A five-star BookViral review states: “Joel Hayward sets aside religious fervor and hearsay in his impeccably and intensively researched book, The Warrior Prophet: Muhammad and War. Rather than offering sentimentality and thinly veiled assumptions, it represents a comprehensive and evidence-based historical account of the Prophet Muhammad ... Hayward’s tireless study is evidenced in his superbly executed academic writing, as he brings together the threads of past documentation and artefacts, shaping his words into a fully rounded account.
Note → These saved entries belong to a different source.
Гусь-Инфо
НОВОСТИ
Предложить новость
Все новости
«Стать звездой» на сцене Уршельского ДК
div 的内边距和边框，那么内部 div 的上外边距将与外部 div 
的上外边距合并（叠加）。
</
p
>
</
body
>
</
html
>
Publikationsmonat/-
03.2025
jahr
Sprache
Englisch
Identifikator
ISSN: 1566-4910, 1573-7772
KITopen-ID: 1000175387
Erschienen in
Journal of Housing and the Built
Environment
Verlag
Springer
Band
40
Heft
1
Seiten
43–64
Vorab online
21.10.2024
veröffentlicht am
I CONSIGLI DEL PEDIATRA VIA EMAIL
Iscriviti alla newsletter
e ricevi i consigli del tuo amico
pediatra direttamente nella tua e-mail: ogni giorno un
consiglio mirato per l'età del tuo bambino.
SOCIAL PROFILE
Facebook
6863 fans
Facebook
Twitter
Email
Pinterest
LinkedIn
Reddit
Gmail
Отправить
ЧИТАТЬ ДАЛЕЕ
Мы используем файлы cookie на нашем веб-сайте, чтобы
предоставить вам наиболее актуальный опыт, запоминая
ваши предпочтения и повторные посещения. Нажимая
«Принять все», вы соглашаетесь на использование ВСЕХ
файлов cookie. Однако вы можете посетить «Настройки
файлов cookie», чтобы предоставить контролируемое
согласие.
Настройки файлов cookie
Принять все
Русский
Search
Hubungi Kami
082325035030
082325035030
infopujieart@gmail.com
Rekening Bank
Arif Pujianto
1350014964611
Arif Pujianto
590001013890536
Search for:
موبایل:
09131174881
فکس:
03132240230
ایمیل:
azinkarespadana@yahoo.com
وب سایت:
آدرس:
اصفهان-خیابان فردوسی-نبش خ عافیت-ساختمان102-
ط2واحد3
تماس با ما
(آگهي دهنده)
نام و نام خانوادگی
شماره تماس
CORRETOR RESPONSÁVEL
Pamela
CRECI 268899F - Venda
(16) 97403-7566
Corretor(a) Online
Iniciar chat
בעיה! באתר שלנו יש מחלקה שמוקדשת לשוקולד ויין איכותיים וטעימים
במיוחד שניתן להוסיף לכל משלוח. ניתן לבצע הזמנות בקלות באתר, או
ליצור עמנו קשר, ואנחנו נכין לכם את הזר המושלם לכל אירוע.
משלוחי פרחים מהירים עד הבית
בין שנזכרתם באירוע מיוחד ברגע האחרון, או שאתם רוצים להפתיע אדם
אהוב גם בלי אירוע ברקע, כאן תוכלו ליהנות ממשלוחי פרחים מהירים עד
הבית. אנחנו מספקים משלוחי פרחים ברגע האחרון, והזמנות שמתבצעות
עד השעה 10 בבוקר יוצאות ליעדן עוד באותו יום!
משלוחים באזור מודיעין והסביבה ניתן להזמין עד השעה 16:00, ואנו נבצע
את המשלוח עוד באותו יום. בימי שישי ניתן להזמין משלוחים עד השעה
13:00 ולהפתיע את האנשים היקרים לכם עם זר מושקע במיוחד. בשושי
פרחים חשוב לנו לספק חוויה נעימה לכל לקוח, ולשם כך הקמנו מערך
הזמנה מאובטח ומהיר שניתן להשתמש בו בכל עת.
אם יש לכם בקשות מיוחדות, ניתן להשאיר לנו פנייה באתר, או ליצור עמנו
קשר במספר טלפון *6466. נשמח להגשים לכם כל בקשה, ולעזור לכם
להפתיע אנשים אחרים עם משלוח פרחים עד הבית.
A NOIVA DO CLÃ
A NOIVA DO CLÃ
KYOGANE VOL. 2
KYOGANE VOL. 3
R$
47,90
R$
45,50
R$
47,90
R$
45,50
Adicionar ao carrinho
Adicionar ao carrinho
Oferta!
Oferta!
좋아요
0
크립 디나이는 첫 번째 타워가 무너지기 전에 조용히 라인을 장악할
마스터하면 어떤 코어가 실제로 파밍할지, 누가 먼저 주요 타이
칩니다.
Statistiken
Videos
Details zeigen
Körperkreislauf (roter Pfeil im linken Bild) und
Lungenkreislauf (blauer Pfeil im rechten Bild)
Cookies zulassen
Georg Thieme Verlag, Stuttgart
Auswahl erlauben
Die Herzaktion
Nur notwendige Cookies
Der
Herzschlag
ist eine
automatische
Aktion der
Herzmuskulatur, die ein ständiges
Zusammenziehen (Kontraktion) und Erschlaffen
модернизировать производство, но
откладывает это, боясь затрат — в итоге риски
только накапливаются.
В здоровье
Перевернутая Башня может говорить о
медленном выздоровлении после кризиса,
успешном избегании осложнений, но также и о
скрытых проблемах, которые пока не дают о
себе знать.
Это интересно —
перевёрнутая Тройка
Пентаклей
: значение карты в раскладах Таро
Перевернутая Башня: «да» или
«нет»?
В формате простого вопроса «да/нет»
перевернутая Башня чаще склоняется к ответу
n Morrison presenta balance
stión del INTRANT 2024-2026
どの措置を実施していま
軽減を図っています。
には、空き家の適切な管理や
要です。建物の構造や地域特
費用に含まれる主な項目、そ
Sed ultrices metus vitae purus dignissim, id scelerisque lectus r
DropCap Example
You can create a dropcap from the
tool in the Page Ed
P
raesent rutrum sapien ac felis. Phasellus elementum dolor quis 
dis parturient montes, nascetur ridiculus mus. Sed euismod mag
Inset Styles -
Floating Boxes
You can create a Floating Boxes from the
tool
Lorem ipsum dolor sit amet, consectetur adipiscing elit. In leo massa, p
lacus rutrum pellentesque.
With the fascinating backdrop of customs, practices and beliefs of the peoples of that time period, Hayward brings the Prophet Muhammad to life, focusing on his motivations and movements as he wielded great strength and power throughout the east, fighting alongside his soldiers in his God-ordained role. ... Complete with comprehensive and extensive referencing, The warrior Prophet: Muhammad and War is unreservedly recommended as a historically accurate fully researched work detailing the life and times of the Prophet Muhammad.

In a five-star review, Philip Zozzaro of the Manhattan Book Review called The Warrior Prophet "convincing and thought-provoking" and stated that "Hayward contributes a well-researched and annotated study" that "doesn’t narrowly focus on wins and losses for Muhammad and his disciples but also delves into the guiding philosophies that Islam teaches. Hayward’s book will open the eyes of history devotees as well as those who are well-versed in the life of the esteemed prophet/leader."

In The Muslim World Book Review, 44:2 (2024, pp. 22–25) reviewer Abdullah Drury highly praised The Warrior Prophet as a "brilliant and robustly intellectual tome" and "an excellent piece of writing". He noted that the author "is highly critical of modern hagiography … and tears strips away from such texts with the skill of a butcher preparing shish kebab." He further asserted: "Hayward might well be the most distinguished writer on this topic today – he is simultaneously erudite, politically incorrect and inordinately talented. Few other authors unmask the pseudo-pieties of the ruling cant of our era and whether the reader agrees or disagrees with the mechanical details or conclusions of his thesis, Hayward performs an invaluable service to scholarship."